Potomac Horse Fever
(NC) Potomac Horse Fever was presumptively diagnosed by a positive serum titer of 6400 by indirect fluorescent antibody (IFA). The sample was collected from a clinical animal on 4/30/2018 and reported by the laboratory on 5/4/2018. The horse presented with diarrhea, fever, and laminitis. Blood chemistry revealed hypoproteinemia, hyperbilirubinemia, increased creatinine, BUN, and electrolyte abnormalities.
EDTA whole blood for PHF PCR is the preferred sample of choice for acute infections, but both EDTA whole blood and serum may assist in the diagnosis if the animal is seen later in the course of the illness or animal recovers without an initial diagnosis. Ancillary testing for equine beta corona, fecal parasites, Salmonella, Clostridial toxins and enterotoxins were negative. There was no history of PHF vaccination.

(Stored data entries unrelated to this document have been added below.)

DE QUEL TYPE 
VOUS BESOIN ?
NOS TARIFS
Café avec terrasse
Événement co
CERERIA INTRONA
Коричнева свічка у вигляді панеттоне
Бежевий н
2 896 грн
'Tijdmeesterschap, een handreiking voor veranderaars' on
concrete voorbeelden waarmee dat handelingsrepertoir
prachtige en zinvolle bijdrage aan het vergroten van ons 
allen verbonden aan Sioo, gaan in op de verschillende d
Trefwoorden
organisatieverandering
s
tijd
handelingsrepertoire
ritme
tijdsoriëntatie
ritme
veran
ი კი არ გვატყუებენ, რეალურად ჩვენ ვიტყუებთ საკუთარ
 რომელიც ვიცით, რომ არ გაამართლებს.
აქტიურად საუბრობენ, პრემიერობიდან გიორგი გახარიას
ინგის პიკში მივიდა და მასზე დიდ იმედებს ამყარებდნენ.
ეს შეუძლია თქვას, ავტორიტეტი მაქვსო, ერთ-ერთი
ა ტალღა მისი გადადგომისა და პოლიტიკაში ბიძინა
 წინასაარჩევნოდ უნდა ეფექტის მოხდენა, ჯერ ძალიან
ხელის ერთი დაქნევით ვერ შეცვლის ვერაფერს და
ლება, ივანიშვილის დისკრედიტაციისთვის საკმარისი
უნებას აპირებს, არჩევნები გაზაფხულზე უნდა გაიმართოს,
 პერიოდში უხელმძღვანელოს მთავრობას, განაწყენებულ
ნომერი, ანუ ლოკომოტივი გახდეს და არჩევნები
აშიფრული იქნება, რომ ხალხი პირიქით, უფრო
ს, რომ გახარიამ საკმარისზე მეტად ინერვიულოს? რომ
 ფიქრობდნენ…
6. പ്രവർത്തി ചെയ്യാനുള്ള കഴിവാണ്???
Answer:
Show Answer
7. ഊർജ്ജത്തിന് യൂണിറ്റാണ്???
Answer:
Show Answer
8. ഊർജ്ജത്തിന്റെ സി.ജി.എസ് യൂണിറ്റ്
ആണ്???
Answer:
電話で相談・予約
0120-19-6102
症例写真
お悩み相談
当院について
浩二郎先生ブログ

Per the referring veterinarian, the weather had been unseasonably warm at the time of presentation. Unusually warm weather may cause aquatic insect hatches earlier than typically seen at that time of year; therefore, PHF should be on the differential diagnosis for horses with signs compatible with a diagnosis of PHF. Oxytetracycline was administered along with supportive care. At the time of contact with the referring veterinarian, the animal was alive.